## Recorded information
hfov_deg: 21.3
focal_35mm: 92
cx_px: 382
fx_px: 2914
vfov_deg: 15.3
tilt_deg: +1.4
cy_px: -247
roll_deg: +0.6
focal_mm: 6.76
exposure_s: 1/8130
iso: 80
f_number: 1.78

---

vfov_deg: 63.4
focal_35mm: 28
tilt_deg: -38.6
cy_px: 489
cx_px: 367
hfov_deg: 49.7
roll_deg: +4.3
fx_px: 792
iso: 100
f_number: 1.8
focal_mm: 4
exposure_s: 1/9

==

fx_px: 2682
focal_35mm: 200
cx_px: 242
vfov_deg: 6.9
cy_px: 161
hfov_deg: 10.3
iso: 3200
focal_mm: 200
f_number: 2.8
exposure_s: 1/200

## Job item
Would you print, exactly as written, every line above from the one holding "hfov_deg: 21.3" through the one holding "f_number: 1.78", with both included and no other lines?

## Your response
hfov_deg: 21.3
focal_35mm: 92
cx_px: 382
fx_px: 2914
vfov_deg: 15.3
tilt_deg: +1.4
cy_px: -247
roll_deg: +0.6
focal_mm: 6.76
exposure_s: 1/8130
iso: 80
f_number: 1.78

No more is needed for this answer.